From Will Smith to Dwyane Wade, she knows how to perfect a trim.
Meet Stacey Morris, the established barber and hairstylist behind some of Hollywood’s leading men—from Will Smith and Martin Lawrence to Eddie Murphy and Jamie Foxx, she’s a top-tier artisan bringing vibrancy, art, and performance to the world of hair and male grooming.
Under the pseudonym Stacey Kutz, Morris has established a career that spans over 30 years. During her time, she has exhibited styles of unique flair in films such as Dream Girls, Dolemite Is My Name, Coming 2 America, Sylvie’s Love, and shows such as Black-ish. With her career starting out in New York—where she was born—and following in the shadows at her grandfather’s barbershop, she was quickly absorbed into the world of hair, a path that turned out to carve such successes.
We caught up with Morris to discuss her work in film and television, hardship in the industry, and creating showstopping looks.
With the influence around you from a young age, how did that spellbind your love for hair?
“From an early age, I was spellbound by the transformation and was visually stimulated by fashion, hair, wardrobe, and makeup in all sides of the industry. Growing up as a music-business kid and having a father and stepfather who were both in the music industry—even so, the fashion exposure was influenced by my mom, who was not only a seamstress for Hollywood faces, but also a print and commercial fashion model.”
How did you then start working with your first big client and making a name for yourself in the industry?
“I have been doing hair since I was 12 years old, and I have always had access to celebrities through my parents’ careers. The beginning of the late ’80s into the early ’90s began with people like Kid n Play, Mike Tyson, De La Soul, Teddy Riley & Guy, Kwame, Doug E. Fresh, and New Edition. I started barbering specifically because I grew up with brothers and male cousins, they were my canvases. They were sort of my guinea pigs, there were many experimental happy accidents and discoveries found there.”
Are there any memorable moments, then, that come to mind as your work also spans across film & TV?
“One of my indelible moments was doing SNL with Eddie Murphy. After growing up and sneaking to watch him on the show as a kid, then getting to be a part of it, of those experiences and processes for him. Another moment that stands out was being shortlisted for an Oscar by the Academy for my work on Dolemite Is My Name and being the department head on Coming 2 America….both epic moments!
“Beyond countless music videos and tours, my first industry project was the film House Party in 1990 and the television show The Fresh Prince of Bel-Air.”
With so many incredible films under your belt, how would you say that it has molded you as a stylist?
“I have learnt about my own ability and natural vision for my craft that has developed into an expert skillset from years and years of passionately honing a gift and hobby. In return, these things have earned me an incredibly unique position in the film and television industry.”

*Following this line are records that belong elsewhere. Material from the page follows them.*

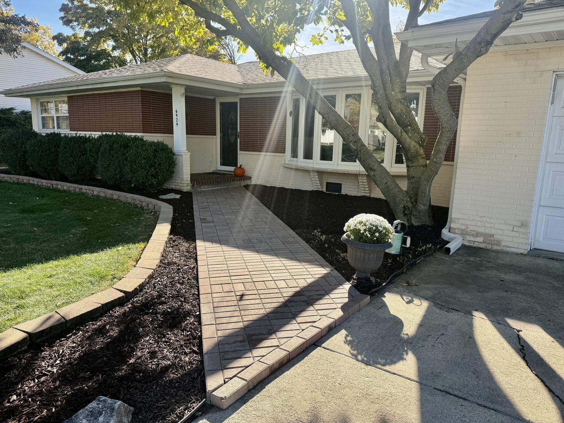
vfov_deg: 54.9
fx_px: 407
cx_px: 273
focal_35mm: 25
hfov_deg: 69.4
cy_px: 215
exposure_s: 1/1385
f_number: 1.78
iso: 80
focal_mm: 6.76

There must have been a challenge that you still remember to date:
“Absolutely! I would say having to build and match hair for an actor that had cut his hair off mid-shoot. You would have to see the images to understand completely. Also, doing the wigs for Dreamgirls—it was the first time creating and styling wigs, so I really had to step up to the plate to deliver.”
Talking about creating and styling, would you say there is an art to cutting hair?
“It is absolutely an art! Just like any of the arts (i.e., painting, sculpting, dancing, makeup, singing, drawing, sewing, et cetera.). Cutting hair is about creation, contours, gradations, movement, shapes, textures, and fluidity. Creating art is the ability to make clear what wasn’t visible to others, and as artists that’s what we do.”
As a woman in such a male-dominated space, has there been any hardship in succeeding and breaking through the industry?
“You know how they say ignorance is bliss? I believe that helped me. I truly was just going along, engaging in something I could do and had an interest in without realizing I was spoiling sexism. I ran into clients here and there that may have been apprehensive because I was a woman, or because as a man they never had a woman do their hair, but my work and referrals usually spoke for me. I never tried to prove myself or coerce anyone verbally or otherwise.”
Any advice for other female barbers coming up in the industry?
“Be the best you, and you’ll always be number one! As long as you’re trying to compete with someone else, you may continually find yourself in second place. No one can be you, and only you can be the best at being yourself.”
You’re also a member of the LATSE as an executive board member; why is it so important for you to serve the community in this way?
“Serving as an executive board member, I represent our local 706 membership within the industry. I bring members’ concerns forward to the union leadership for discussion—and become a conduit for union information back to these same members. I am also a voice for members like myself who want to express their concerns around racism, ageing, or sexism.”
With over 30 years to your name, how would you then recommend staying successful in the industry?
“Consistency, staying educated and current on trends. Also, keeping your social presence and visibility with professional and relevant content is important.”